In which case, test is mostly definitely undefined. If we had multiple variables, they would each be placed in line as such:

(function() { 
  var test;
  var myTest;
  var myOtherVariable;
  var i;
  var j;
  var pizza;

  console.log(test);  
  test = "Hello";
})();

But why would it do that?

Functional Scoping

Javascript has what is known as functional scoping, which means that variables are accessible based on the function that which they are defined in. The Javascript interpreter scans each function and creates a list of variable and function names to define; I presume that has something to do with resource management, but I'll have to research on that!

This has some interesting consequences that make some bugs hard to find.

Case 1: Reused variable names

Take, for instance, the fact that variables defined in for loop declarations will be hoisted!

(function() {
  console.log("let's count from 0 to 10!")

  for (var i = 0; i <= 10; i++) {
    console.log("i is " + i + "/10");
  }

  console.log("let's count from 0 to 20!")
  for (var i; i <= 20; i++) {
    console.log("i is " + i + "/20");
  }
})();

In some languages, you would expect a syntax error to be thrown because, in the second loop, you're instantiating a variable without giving it a value. However, we know now that in Javascript, the code is essentially:

(function() {
  var i;
  console.log("let's count from 0 to 10!")

  for (i = 0; i <= 10; i++) {
    console.log("i is " + i + "/10");
  }

  console.log("let's count from 0 to 20!")
  for (i; i <= 20; i++) {
    console.log("i is " + i + "/20");
  }
})();

Case 2: Variables inside blocks

Let's rebuild that example, but change a few things.
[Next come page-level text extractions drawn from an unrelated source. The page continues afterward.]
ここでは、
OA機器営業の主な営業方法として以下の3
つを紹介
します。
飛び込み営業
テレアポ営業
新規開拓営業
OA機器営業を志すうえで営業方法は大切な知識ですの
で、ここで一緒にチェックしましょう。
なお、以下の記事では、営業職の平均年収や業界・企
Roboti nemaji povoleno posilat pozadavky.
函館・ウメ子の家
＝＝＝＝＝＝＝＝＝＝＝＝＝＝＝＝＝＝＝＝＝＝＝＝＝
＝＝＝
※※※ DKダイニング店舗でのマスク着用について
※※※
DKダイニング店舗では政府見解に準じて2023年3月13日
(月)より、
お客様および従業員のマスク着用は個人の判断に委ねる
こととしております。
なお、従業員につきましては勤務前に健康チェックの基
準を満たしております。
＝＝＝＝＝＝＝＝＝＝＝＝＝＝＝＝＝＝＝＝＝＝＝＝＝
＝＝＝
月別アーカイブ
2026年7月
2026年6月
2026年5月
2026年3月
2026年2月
Let's build it out such that we compose a string and log one giant string:

(function() {
  console.log("let's count from 0 to 10!")
  var entireMessage = "";

  for (var i = 0; i <= 10; i++) {
    var currentMessage = "i is " + i + "/10\n";
    entireMessage = entireMessage + currentMessage;
  }

  console.log(entireMessage);
  console.log(currentMessage);
})();

If you'll notice, you're able to log the last currentMessage!

Knowing what we do about hoisting, we know that we have access to this variable because variables are hoisted to the top of the function declaration, meaning that we essentially wrote:

(function() {
  var entireMessage; 
  var currentMessage;

  console.log("let's count from 0 to 10!")
  entireMessage = "";

  for (var i = 0; i <= 10; i++) {
    currentMessage = "i is " + i + "/10\n";
    entireMessage = entireMessage + currentMessage;
  }

  console.log(entireMessage);
  console.log(currentMessage);
})();

This leads to some interesting side-effects, to say the least! We can easily create accidental clashes with variables names that way.

Let

In the modern world of Javascript, new ways of adding variables were introduced. One of these ways allows us to finally introduce block level scoping into Javascript!
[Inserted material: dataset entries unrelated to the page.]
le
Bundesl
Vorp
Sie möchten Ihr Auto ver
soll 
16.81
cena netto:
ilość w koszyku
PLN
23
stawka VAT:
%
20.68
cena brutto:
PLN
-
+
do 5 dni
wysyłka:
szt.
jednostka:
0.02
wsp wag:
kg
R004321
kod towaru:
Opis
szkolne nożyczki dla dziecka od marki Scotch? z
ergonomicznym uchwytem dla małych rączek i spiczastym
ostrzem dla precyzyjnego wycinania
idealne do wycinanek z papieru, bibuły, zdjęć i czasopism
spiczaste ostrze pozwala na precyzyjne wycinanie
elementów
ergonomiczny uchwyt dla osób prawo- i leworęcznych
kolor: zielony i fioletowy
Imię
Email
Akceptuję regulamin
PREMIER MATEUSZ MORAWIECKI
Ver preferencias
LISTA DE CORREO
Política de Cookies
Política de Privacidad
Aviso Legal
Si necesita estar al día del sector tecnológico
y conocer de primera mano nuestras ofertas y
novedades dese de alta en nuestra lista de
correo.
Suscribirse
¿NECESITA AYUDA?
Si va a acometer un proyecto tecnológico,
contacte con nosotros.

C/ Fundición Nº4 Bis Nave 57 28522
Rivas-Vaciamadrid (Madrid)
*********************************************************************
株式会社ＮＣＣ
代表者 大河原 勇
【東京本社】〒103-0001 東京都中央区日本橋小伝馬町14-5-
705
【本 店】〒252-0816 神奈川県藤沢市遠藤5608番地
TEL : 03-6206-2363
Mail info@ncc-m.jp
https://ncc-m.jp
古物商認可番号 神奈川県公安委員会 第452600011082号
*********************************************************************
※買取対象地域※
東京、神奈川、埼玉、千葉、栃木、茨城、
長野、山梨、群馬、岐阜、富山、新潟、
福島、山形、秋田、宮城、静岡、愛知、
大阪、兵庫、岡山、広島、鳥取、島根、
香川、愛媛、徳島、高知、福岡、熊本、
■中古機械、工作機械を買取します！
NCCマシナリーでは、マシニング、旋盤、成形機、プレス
We can use the let keyword in order to define a block level variable, which many programmers are rapidly adopting.

We can save ourself a world of headaches by writing this:

(function() {
  console.log("let's count from 0 to 10!")
  let entireMessage = "";

  for (let i = 0; i <= 10; i++) {
    let currentMessage = "i is " + i + "/10\n";
    entireMessage = entireMessage + currentMessage;
  }

  console.log(entireMessage); 
})();

Now, entireMessage is still available across the entire function because it is still in the top-level block.

However, i will only be defined for that for-loop, and each iteration of that for-loop will have its own block-scoped i. Not only that, butcurrentMessage will only be defined on each iteration of that loop, meaning it only exists in the scope that which it syntactically exists.


Currently Drinking: Guatemalan El Tambor from Toby's Estate, made in a Bodum Brazil 3 cup French Press. It's very tasty, light, and beginner friendly; heavy cream brings out a slightly hot-chocolate feel to it; absolutely delicious.